I'm just wondering if there are some good ways to think about which one would be better to use, or standard benchmarking techniques for this type of decision.
Look-up tables are rarely a performance win in real-world code, especially when they're as large as 4k bytes. Modern processors can execute computations so quickly that it is almost always faster to just do the computations as needed, rather than trying to cache them in a look-up table. The only exception to this is when the computations are prohibitively expensive. That's clearly not the case here, when you're talking about a difference of 30 vs. 8 instructions.
The reason your micro-benchmark is suggesting that the LUT-based approach is faster is because the entire LUT is getting loaded into cache and never evicted. This makes its usage effectively free, such that you are comparing between executing 8 and 30 instructions. Well, you can guess which one will be faster. :-) In fact, you did guess this, and proved it with explicit cache invalidation.

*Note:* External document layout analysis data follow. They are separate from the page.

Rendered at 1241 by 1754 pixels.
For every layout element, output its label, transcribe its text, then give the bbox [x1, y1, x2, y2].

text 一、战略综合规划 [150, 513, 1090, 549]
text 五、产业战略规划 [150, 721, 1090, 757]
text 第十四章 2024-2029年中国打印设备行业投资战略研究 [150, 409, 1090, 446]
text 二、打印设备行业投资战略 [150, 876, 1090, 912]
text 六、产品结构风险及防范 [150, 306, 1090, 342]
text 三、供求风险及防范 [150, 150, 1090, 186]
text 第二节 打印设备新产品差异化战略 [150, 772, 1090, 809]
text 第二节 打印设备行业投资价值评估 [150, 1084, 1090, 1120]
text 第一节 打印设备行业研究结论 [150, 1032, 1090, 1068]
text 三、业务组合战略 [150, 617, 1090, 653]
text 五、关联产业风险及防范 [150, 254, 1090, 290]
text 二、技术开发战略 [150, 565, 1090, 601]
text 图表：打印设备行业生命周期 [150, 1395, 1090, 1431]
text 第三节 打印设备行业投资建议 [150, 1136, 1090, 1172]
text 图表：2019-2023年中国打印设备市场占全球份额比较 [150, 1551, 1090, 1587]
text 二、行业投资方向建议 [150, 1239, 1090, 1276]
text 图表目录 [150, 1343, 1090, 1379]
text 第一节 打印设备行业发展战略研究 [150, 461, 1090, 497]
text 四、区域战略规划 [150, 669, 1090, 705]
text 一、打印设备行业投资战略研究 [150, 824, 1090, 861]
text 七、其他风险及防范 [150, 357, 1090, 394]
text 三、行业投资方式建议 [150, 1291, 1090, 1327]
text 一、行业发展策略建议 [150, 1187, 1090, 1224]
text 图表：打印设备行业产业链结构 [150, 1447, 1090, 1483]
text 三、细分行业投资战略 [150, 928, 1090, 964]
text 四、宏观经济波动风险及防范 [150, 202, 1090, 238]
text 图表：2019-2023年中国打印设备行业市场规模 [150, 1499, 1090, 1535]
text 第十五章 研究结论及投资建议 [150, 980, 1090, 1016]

In real-world code, unless you're dealing with a very short, tight loop, the LUT will inevitably be evicted from the cache (especially if it's as large as this one is, or if you execute a lot of code in between calls to the code being optimized), and you'll pay the penalty of re-loading it. You don't appear to have enough operations that need to be performed concurrently such that this penalty can be mitigated with speculative loads.
The other hidden cost of (large) LUTs is that they risk evicting code from the cache, since most modern processors have unified data and instruction caches. Thus, even if the LUT-based implementation is slightly faster, it runs a very strong risk of slowing everything else down. A microbenchmark won't show this. (But actually benchmarking your real code will, so that's always a good thing to do when feasible. If not, read on.)
My rule of thumb is, if the LUT-based approach is not a clear performance win over the other approach in real-world benchmarks, I don't use it. It sounds like that is the case here. If the benchmark results are too close to call, it doesn't matter, so pick the implementation that doesn't bloat your code by 4k.